Artificial intelligence (or AI) was pushed into the middle of the COVID-19 pandemic. AI emerged in other industries and started to penetrate the health care market before the novel (new) coronavirus. While it appears the pandemic has pushed us years into the future, we continue to struggle defining AI and the legal guide posts in health care.
So, what is AI in health care?
AI is difficult to define. Generally, it is the term for the development of computer algorithms to generate predictive models. But it can also be more. In health care, AI could apply to patient care, medical devices, clinical research, telehealth, and revenue cycle. If successful, AI delivers results reportedly faster and more accurately than humans, and potentially provides real time data or augmented decision making for clinicians. Clearer definitions of AI will likely come with reimbursement and new legal changes.
But what does that really mean for health care right now?
As the first telehealth surges and medical offices adjust to COVID-19 exposure risks and shortages of PPE, bots screen for COVID-19 when call centers and offices become overwhelmed. AI also supports vaccine and drug development as well as surge detection and supply movement, which are critical to our fight against the pandemic.
What does the Food and Drug Administration (FDA) think?
Last year, the FDA put forward a proposed regulatory framework for medical devices containing AI technology.
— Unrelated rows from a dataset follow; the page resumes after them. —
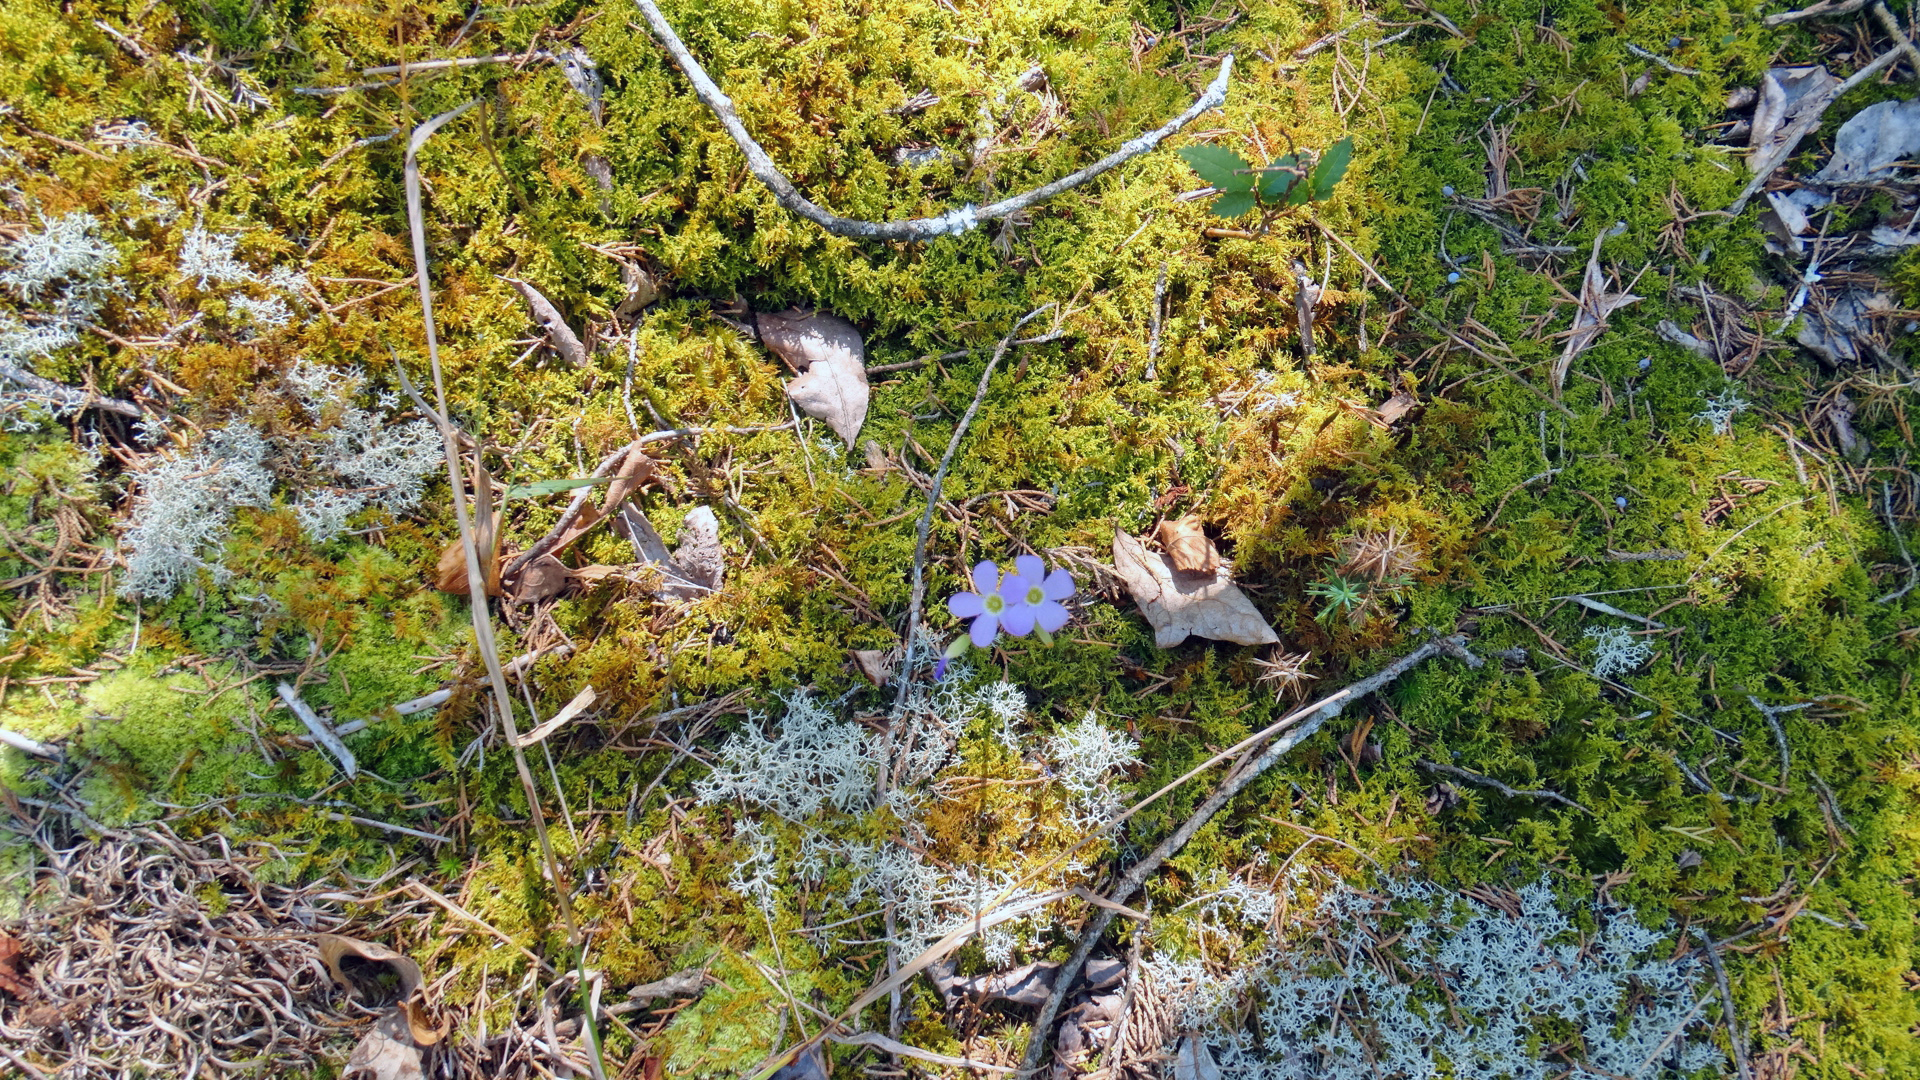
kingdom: Fungi
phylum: Ascomycota
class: Lecanoromycetes
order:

The FDA defined AI broadly as “the science and engineering of making intelligent machines, especially intelligent computer programs.” The framework focuses on transparency, patient safety, and an ongoing review process as machines “learn.”
So far, the proposed framework has not changed.
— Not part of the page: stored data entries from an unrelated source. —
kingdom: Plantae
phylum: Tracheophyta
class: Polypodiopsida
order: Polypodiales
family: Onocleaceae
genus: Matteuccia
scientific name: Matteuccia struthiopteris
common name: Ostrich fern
In February 2020, the FDA held a public workshop with radiologists and others to see how AI and radiological imaging might help identify and treat COVID-19.
So, what is augmented intelligence in medicine?
Augmented intelligence is a term adopted by the American Medical Association (AMA). The idea is that in medicine AI focuses on augmenting or enhancing human intelligence rather than replacing it.
The takeaway — it’s complicated.
AI is here. And while there is not currently a single definition, they do blend technology, medicine, and law. Even still, these definitions are often inconsistent or unclear, which reflects how it is a complex situation that continues to evolve.